*** DATASET ENTRIES ***

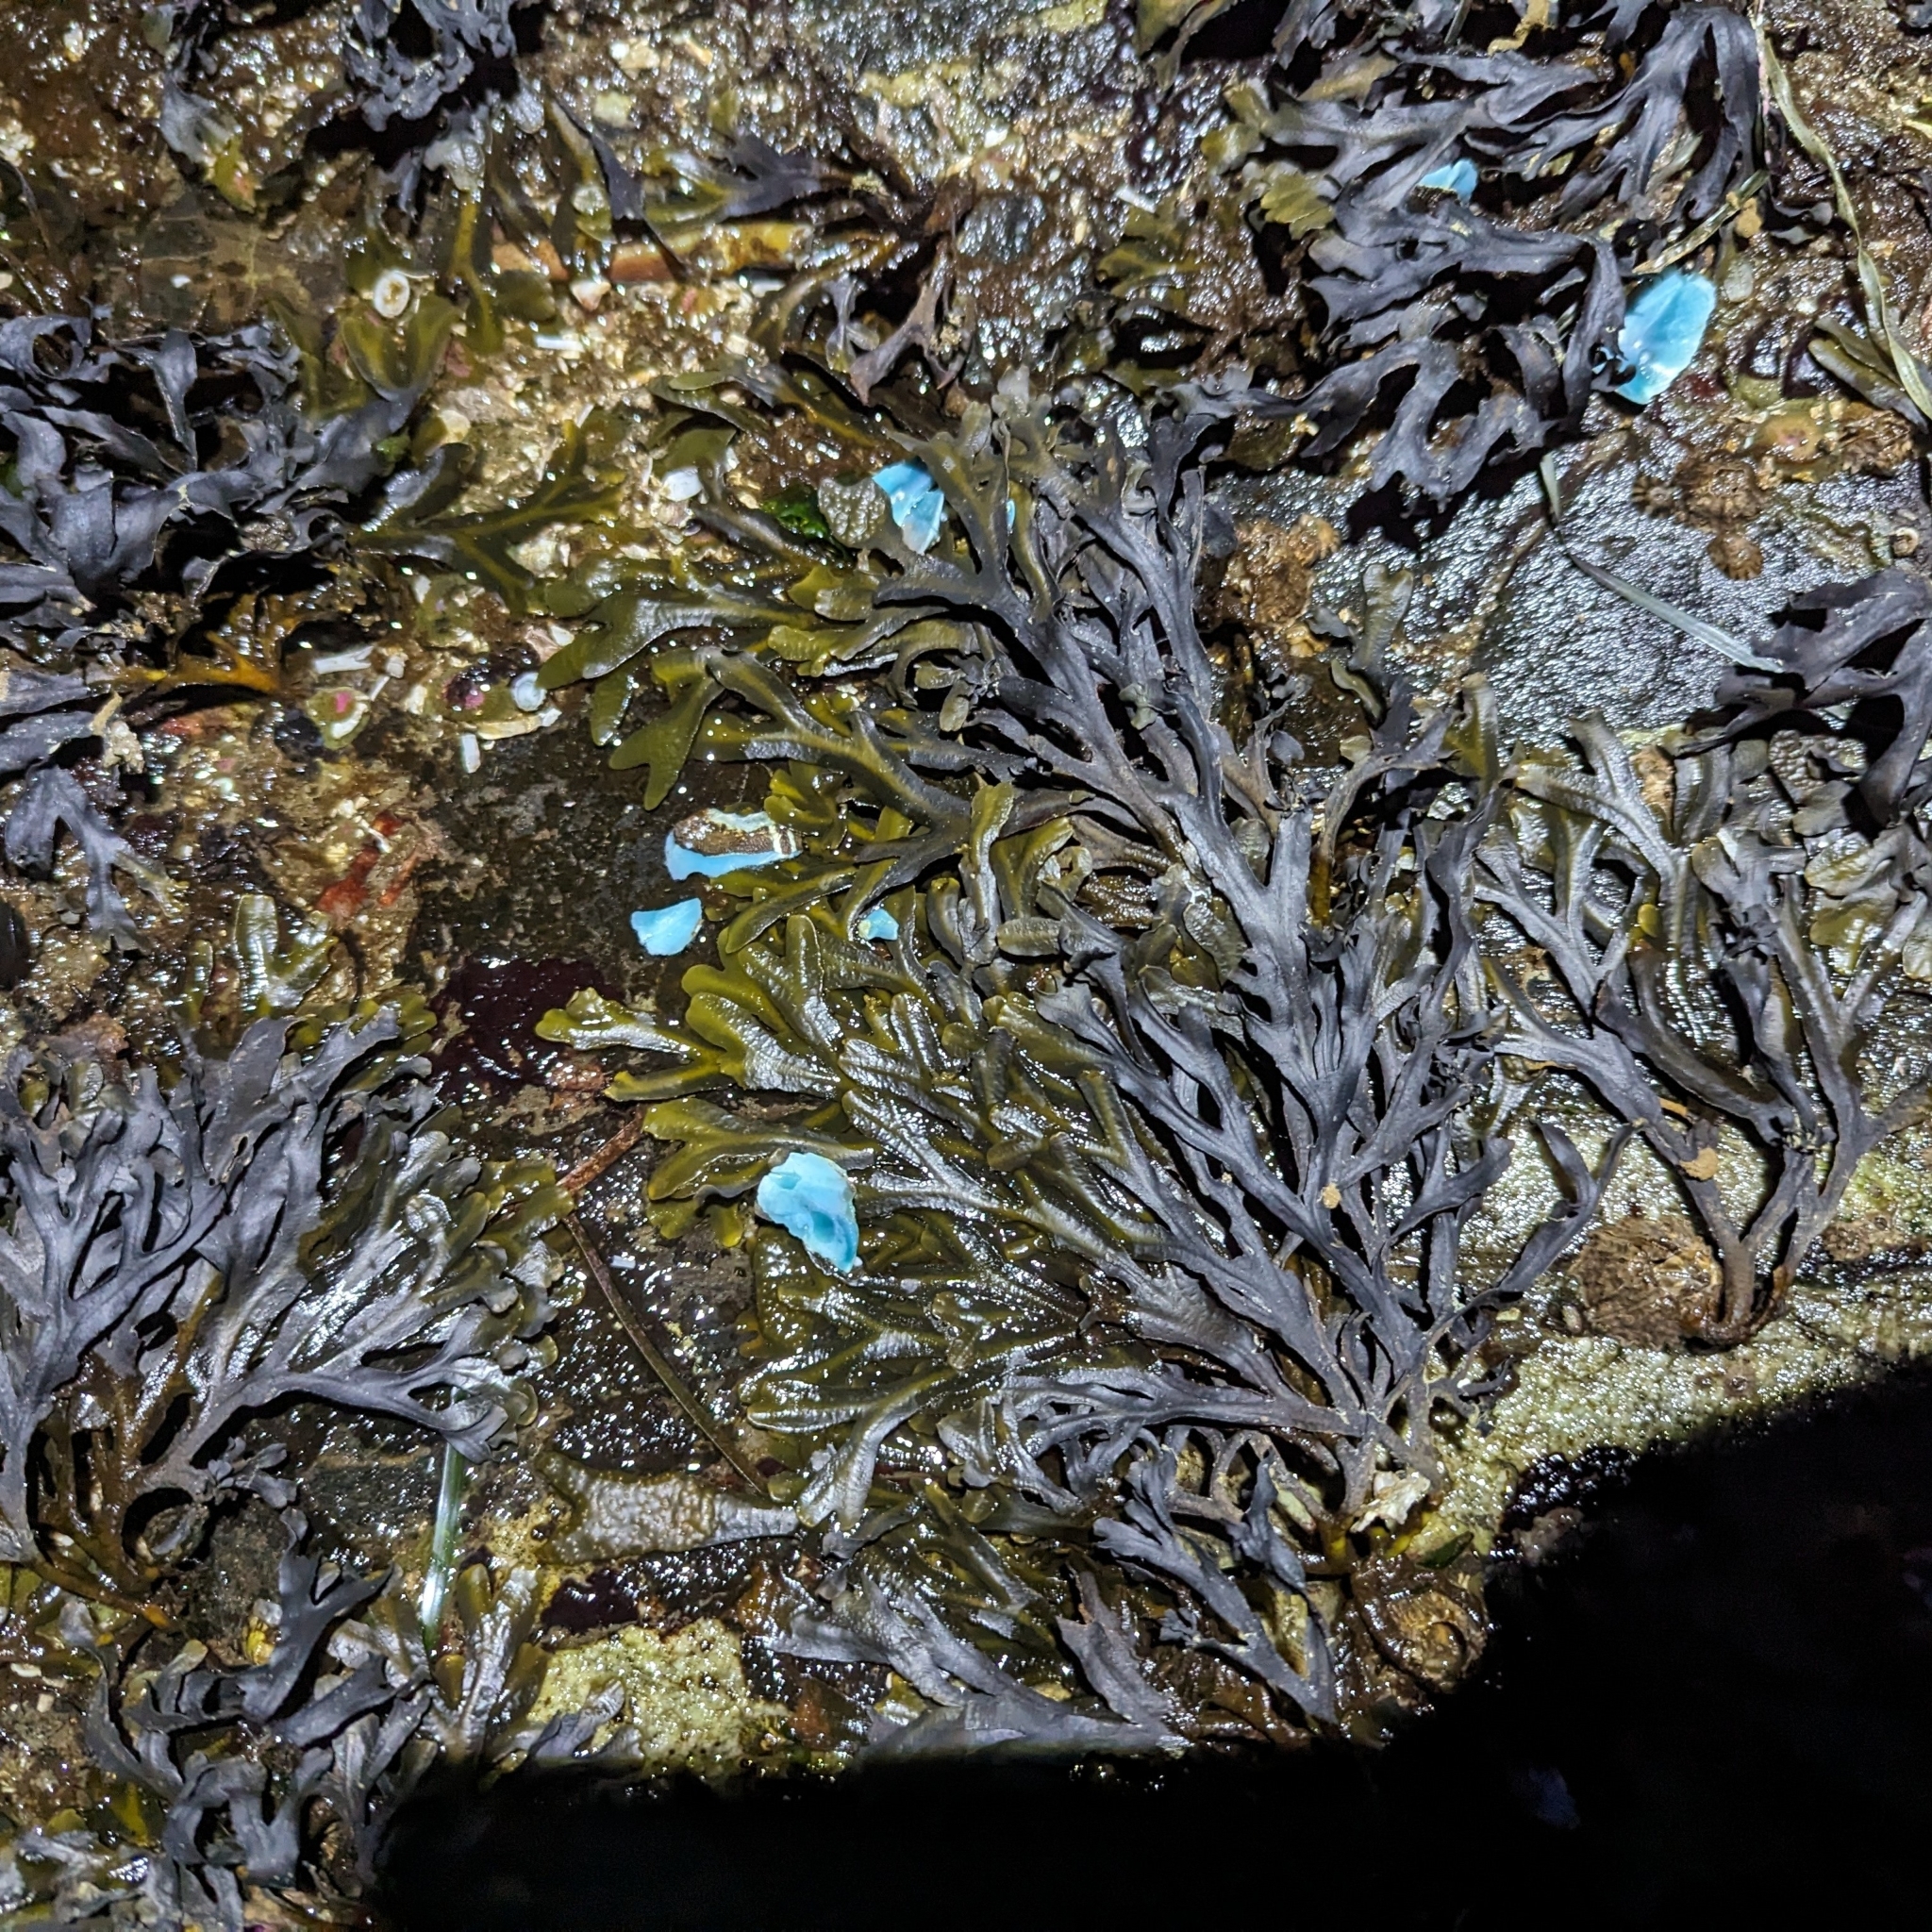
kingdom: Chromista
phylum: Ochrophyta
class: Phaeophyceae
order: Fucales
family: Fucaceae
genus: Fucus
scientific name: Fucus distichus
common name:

***

▸ TASK DIRECTIONS
Rewrite the records above with every "common name" changed to "vernacular name", keeping everything else the same. Leave the pictures out.

▸ ANSWER TO THE TASK
kingdom: Chromista
phylum: Ochrophyta
class: Phaeophyceae
order: Fucales
family: Fucaceae
genus: Fucus
scientific name: Fucus distichus
vernacular name:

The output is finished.